In the final, and most intense, episode of Sherlock, the consulting detective takes on expert blackmailer, Charles Augustus Magnusson. Based on two Arthur Conan Doyle stories, The Adventures of Charles Augustus Milverton and His Last Bow, we see Sherlock deep undercover, a harder side of John Watson and discover the shocking truth about his new wife, all set within the intriguing world of politics and media.

Detective Jerome Caminada didn’t come across any blackmailers, but he did track high profile suspects, both at home and aboard, whilst undercover on covert government missions. In the second volume of his memoirs, he divulged that for almost three decades, he had shadowed ‘suspicious persons’, infiltrated secret societies and decoded messages written in cipher. One such case was that of spy, Edmund Holden, a former army quartermaster who sold military plans to the French. Caminada was instructed by the Home Office to arrest him, which he did as Holden was on his way to meet his contact in Paris.

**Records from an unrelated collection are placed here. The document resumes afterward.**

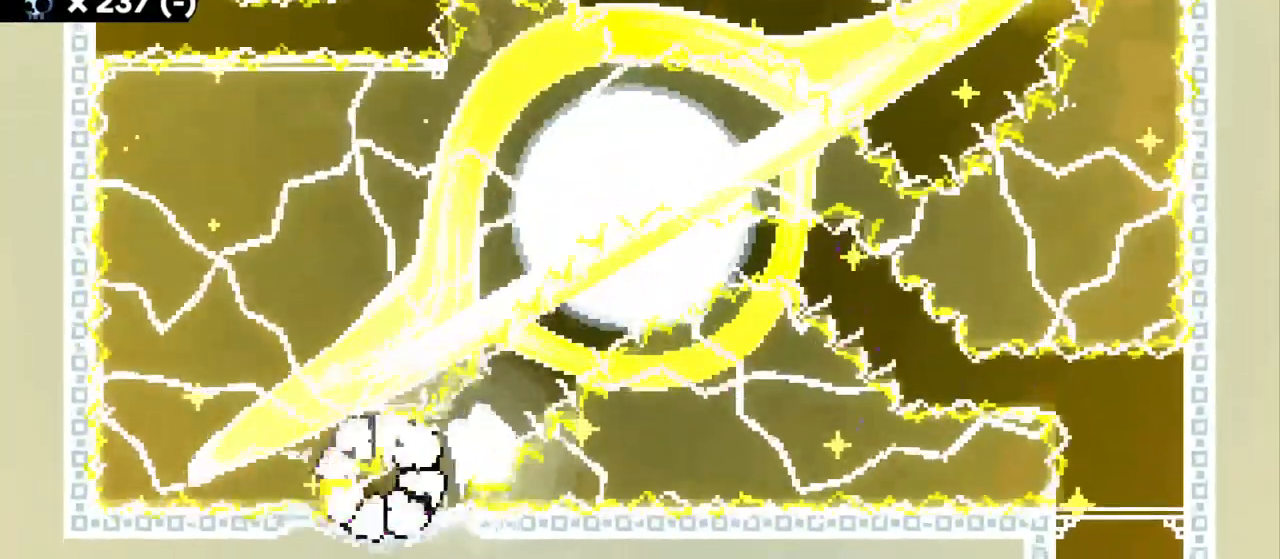
{"keys": [], "events": [[100, "grab", "up"]]}
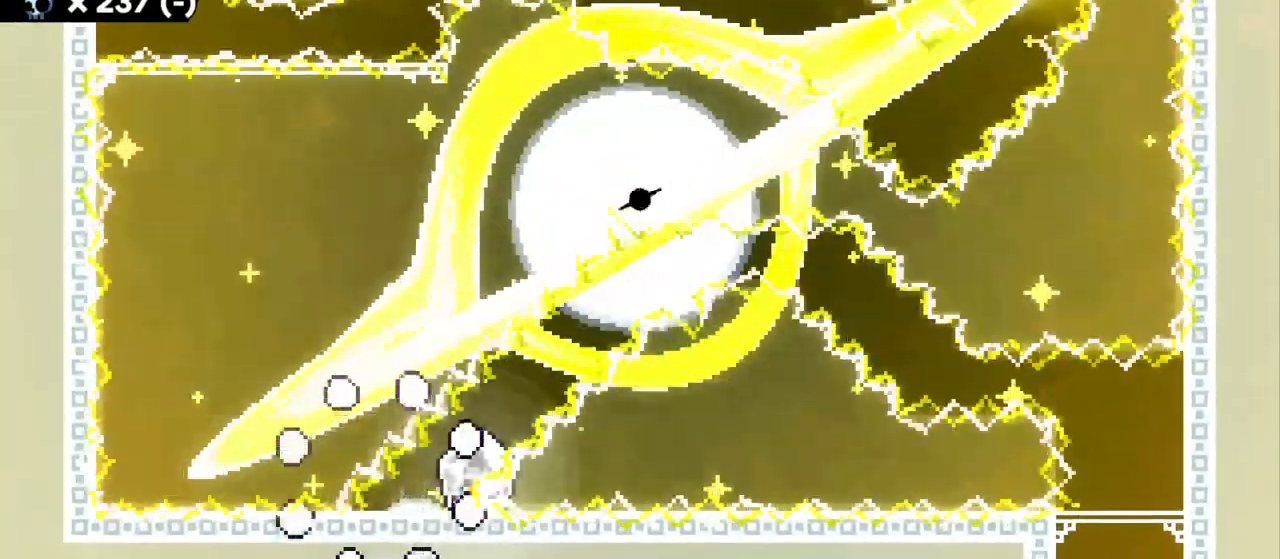
{"keys": [], "events": []}
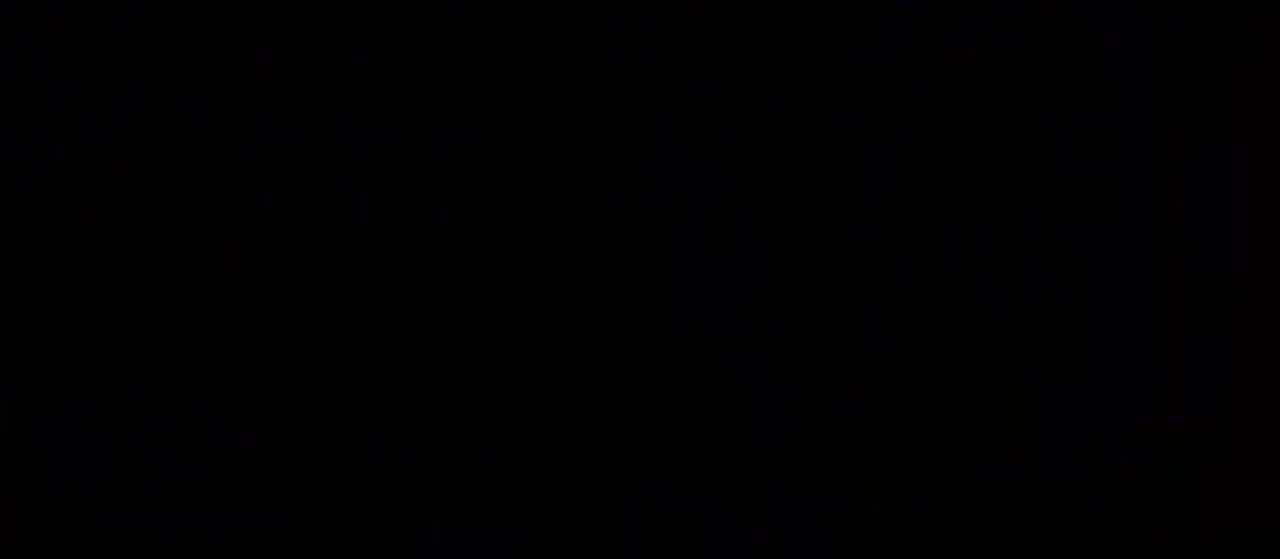
{"keys": [], "events": []}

Throughout the 1880s, Detective Caminada investigated Fenian suspects, during the dynamite conspiracy. His undercover operations took him to France, Ireland, Germany and the United States, all on the orders of the British government (see telegram above). In 1889, he arrested fugitive politician, William O’Brien MP, who had escaped from a police court in Ireland, where he was being held on charges of conspiracy. When O’Brien turned up in Manchester to address his supporters, Caminada was waiting for him.


William O’Brien, MP

Throughout his adventures, Detective Caminada was regularly beaten and assaulted, but never shot, although he came close to it a few times. At the end of the TV adaptation, Sherlock is sent undercover to Eastern Europe to avoid imprisonment. In The Last Bow, it is revealed that Sherlock has retired from active detective work and settled with bees and books in the South Downs. In real life, Detective Caminada retired from the police force in 1899 but his ‘life of crowded adventure’, as alluded to in the Daily Mail, continued unabated. As well as becoming a city councillor, his world merged even more closely with that of his fictional counterpart, when Caminada became a private consulting detective.